Genussrechte als Eigenkapital – Vorsicht bei Details

Nun sollte man meinen, dass mit einem Vertrag, der all diese Punkte berücksichtigt, alles in trockenen Tüchern ist. Oft genug ist dem aber nicht so. Häufig liegt es an Nebensätzen und Details.

Anlass können etwa die Interessen der Anleger bzw. Geldgeber sein. Denn die wollen sich für Krisenfälle möglichst absichern und erwarten eine weitgehende Behandlung als Fremdkapitalgeber.

Um denen entgegenzukommen, findet sich immer wieder ein Passus etwa in der Form, dass der Nachrang nur auf bestimmte Krisensituationen beschränkt ist. Hier ist auf jeden Fall der Rat eines Wirtschaftsprüfers gefragt.

Zu klären ist vorab auch, ob der Genussrechtsvertrag zugleich internationalen Standards entsprechen muss. Gemeint sind die Rechnungslegungsnormen IFRS. Dann selbst wenn die Vorschiften des HGB erfüllt sind, so gilt das noch lange nicht für die nach IFRS.

■ ■ ■ ■ ■

> Aufgabe
Schreiben Sie den Auszug über Genussrechte als Eigenkapital vollständig und wortgetreu ab. Die Einträge stammen aus einer anderen Quelle als der Auszug.

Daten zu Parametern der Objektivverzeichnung
■ ■ ■ ■ ■

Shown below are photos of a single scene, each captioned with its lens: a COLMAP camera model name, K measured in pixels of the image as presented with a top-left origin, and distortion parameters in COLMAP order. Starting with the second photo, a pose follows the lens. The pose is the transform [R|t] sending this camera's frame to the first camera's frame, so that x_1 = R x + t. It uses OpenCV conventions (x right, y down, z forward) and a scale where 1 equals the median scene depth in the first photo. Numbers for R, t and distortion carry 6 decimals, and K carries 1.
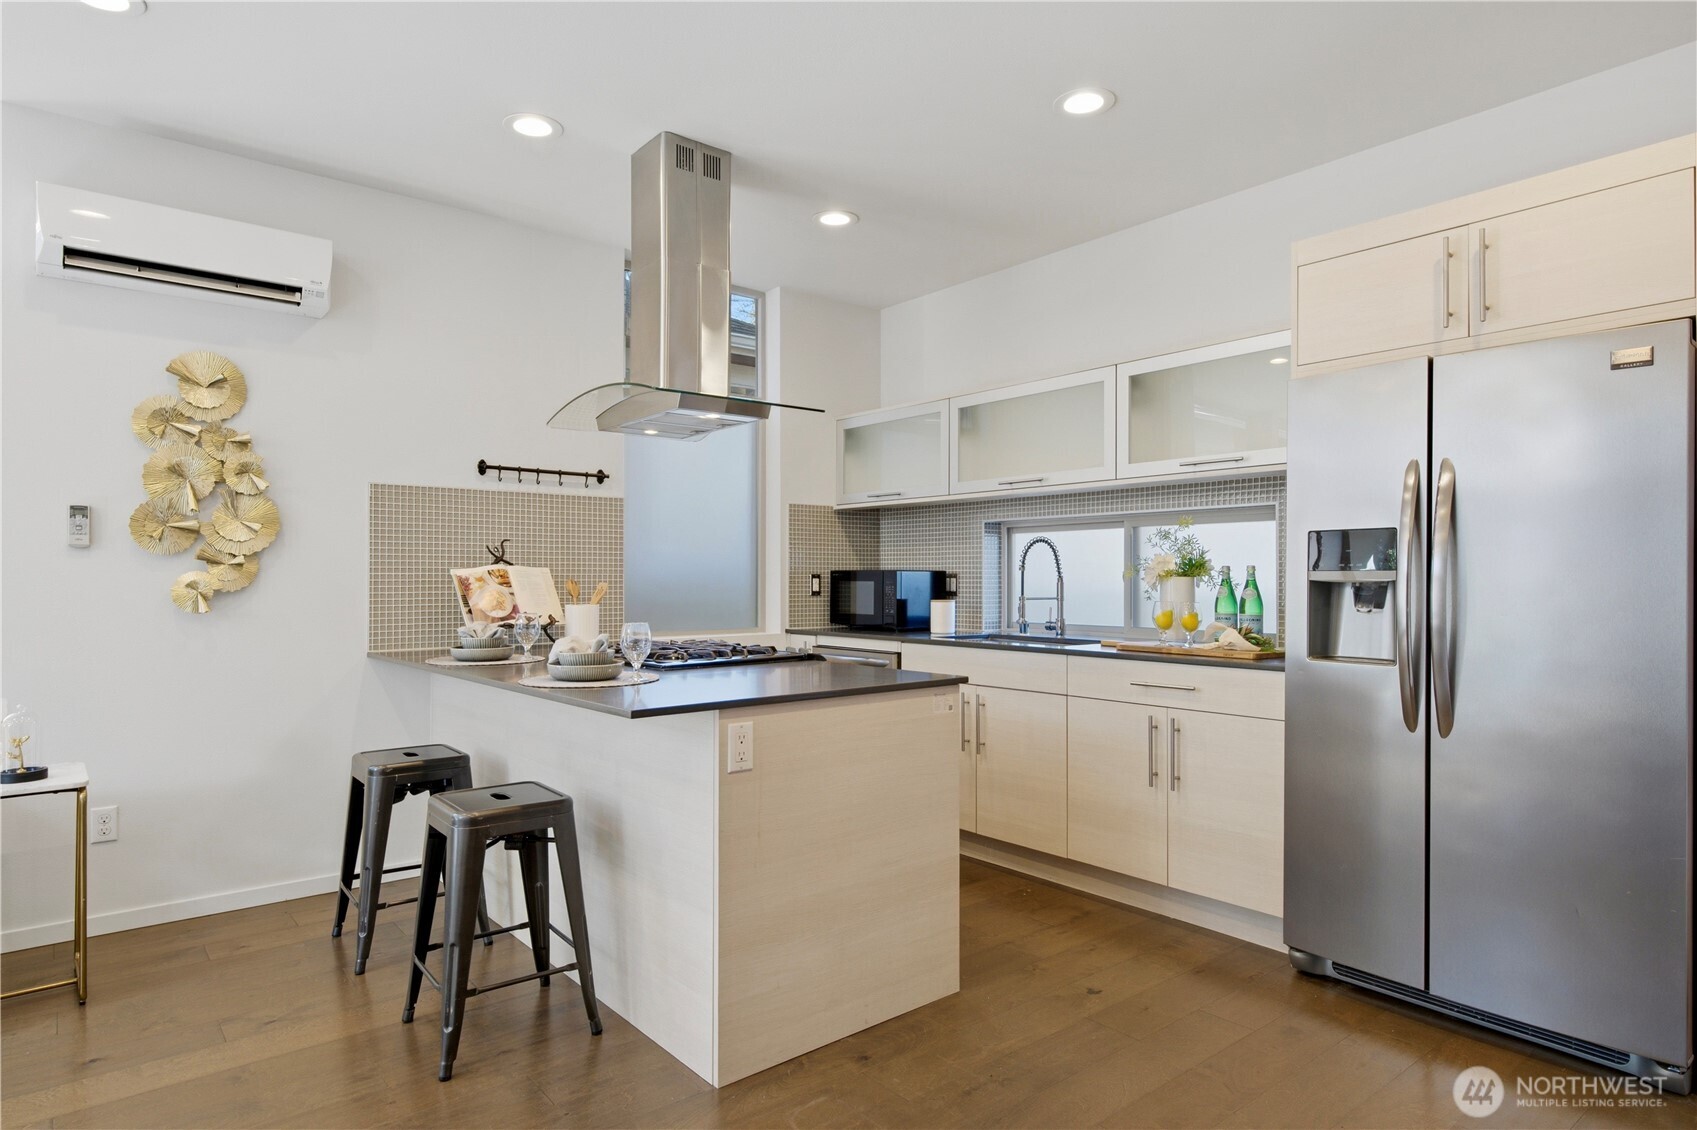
lens RADIAL K [[923.9, 0, 848.5], [0, 923.9, 565.0], [0, 0, 1]] dist [-0.000061, 0.000065]
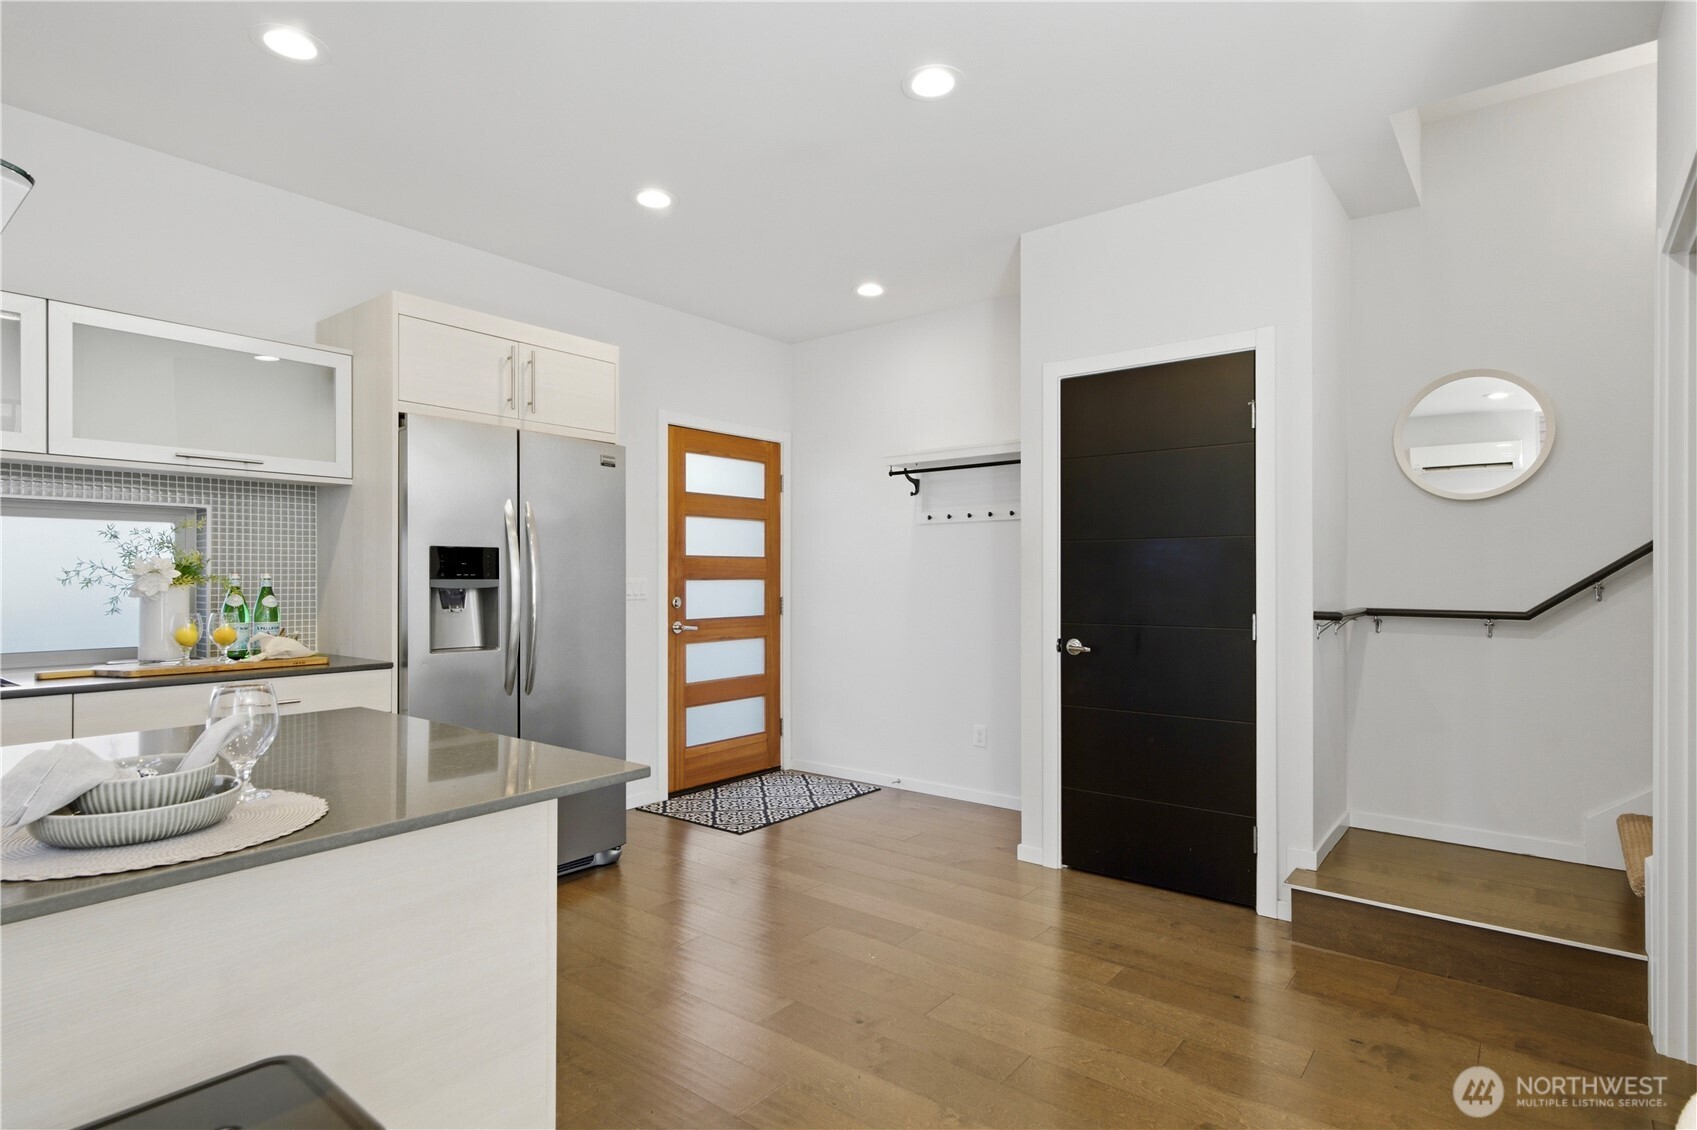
lens RADIAL K [[880.5, 0, 848.5], [0, 880.5, 565.0], [0, 0, 1]] dist [0.000492, 0.000101]
pose [[-0.190425, 0.015192, 0.981584, -0.503862], [-0.011747, 0.999773, -0.017752, 0.001565], [-0.981631, -0.014911, -0.190203, 0.478807]]
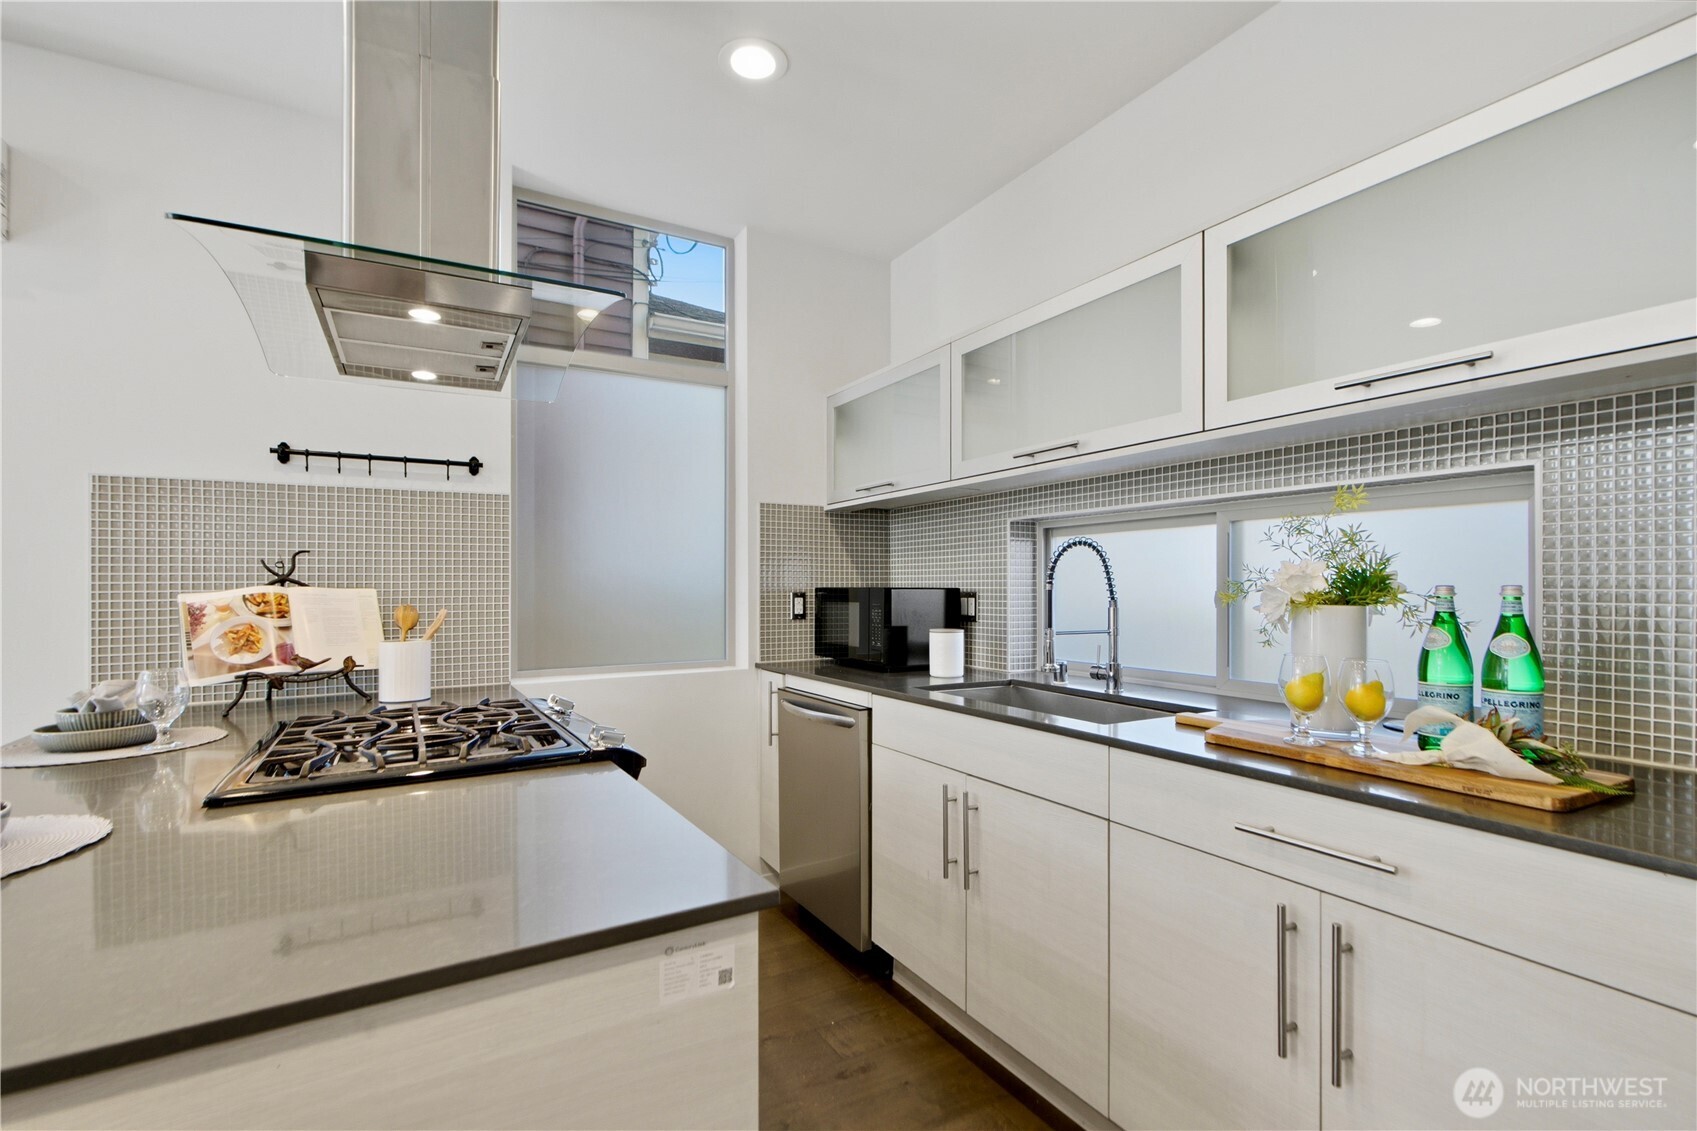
lens RADIAL K [[742.1, 0, 852.4], [0, 742.1, 585.1], [0, 0, 1]] dist [-0.012711, -0.000079]
pose [[0.987374, -0.004601, -0.158341, 0.140893], [0.006617, 0.999904, 0.012210, -0.004840], [0.158270, -0.013104, 0.987309, 0.491386]]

■ ■ ■ ■ ■

> Lösung
Genussrechte als Eigenkapital – Vorsicht bei Details

Nun sollte man meinen, dass mit einem Vertrag, der all diese Punkte berücksichtigt, alles in trockenen Tüchern ist. Oft genug ist dem aber nicht so. Häufig liegt es an Nebensätzen und Details.

Anlass können etwa die Interessen der Anleger bzw. Geldgeber sein. Denn die wollen sich für Krisenfälle möglichst absichern und erwarten eine weitgehende Behandlung als Fremdkapitalgeber.

Um denen entgegenzukommen, findet sich immer wieder ein Passus etwa in der Form, dass der Nachrang nur auf bestimmte Krisensituationen beschränkt ist. Hier ist auf jeden Fall der Rat eines Wirtschaftsprüfers gefragt.

Zu klären ist vorab auch, ob der Genussrechtsvertrag zugleich internationalen Standards entsprechen muss. Gemeint sind die Rechnungslegungsnormen IFRS. Dann selbst wenn die Vorschiften des HGB erfüllt sind, so gilt das noch lange nicht für die nach IFRS.